• _DESCRIPTION OF THE TASK_
Among the entries below, how many lines contain "even"? Answer with the number only.

· · ·

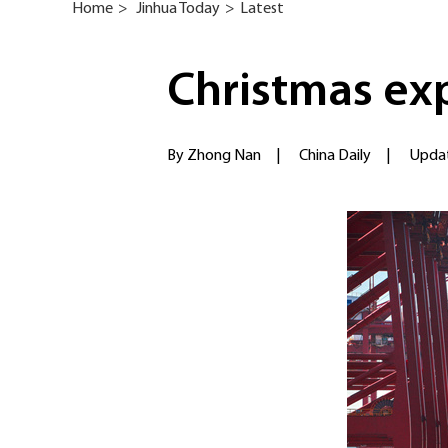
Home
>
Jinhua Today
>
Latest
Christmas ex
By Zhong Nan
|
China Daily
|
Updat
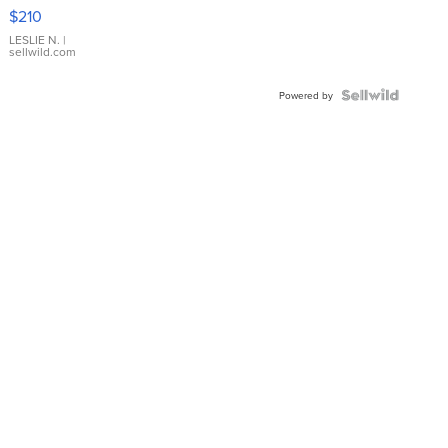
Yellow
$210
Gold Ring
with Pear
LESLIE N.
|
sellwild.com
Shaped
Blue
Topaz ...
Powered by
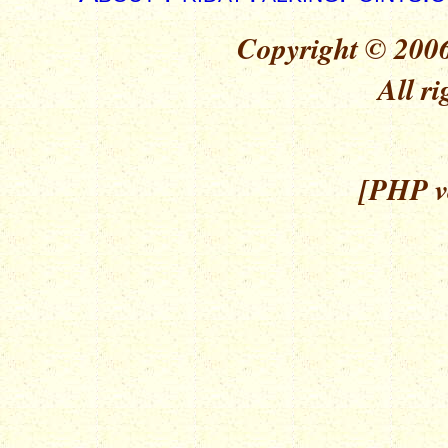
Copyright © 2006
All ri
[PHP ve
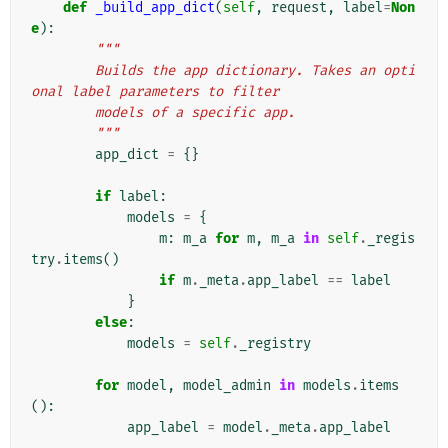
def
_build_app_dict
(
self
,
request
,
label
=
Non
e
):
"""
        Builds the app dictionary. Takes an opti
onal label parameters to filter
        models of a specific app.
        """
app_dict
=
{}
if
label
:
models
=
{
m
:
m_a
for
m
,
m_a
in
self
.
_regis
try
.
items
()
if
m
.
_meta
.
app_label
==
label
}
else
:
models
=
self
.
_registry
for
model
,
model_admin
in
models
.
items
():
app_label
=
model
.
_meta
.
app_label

· · ·

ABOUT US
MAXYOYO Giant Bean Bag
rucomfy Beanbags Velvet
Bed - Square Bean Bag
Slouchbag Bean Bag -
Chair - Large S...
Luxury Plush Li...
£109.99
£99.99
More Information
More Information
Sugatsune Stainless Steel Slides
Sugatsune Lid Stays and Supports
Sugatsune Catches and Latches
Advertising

· · ·

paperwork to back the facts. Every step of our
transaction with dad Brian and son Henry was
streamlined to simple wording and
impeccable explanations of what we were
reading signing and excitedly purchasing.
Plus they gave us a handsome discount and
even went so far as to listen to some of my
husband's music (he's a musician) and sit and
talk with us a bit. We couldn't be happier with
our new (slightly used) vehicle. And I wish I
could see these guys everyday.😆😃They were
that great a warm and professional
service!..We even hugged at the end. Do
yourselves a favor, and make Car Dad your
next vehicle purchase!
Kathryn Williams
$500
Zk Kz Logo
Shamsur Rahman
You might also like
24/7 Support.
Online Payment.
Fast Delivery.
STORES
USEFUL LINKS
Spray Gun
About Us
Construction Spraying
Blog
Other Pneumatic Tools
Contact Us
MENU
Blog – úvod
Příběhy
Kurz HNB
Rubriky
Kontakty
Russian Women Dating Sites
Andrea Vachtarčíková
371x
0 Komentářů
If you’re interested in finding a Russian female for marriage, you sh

· · ·

• _EXERCISE ANSWER_
2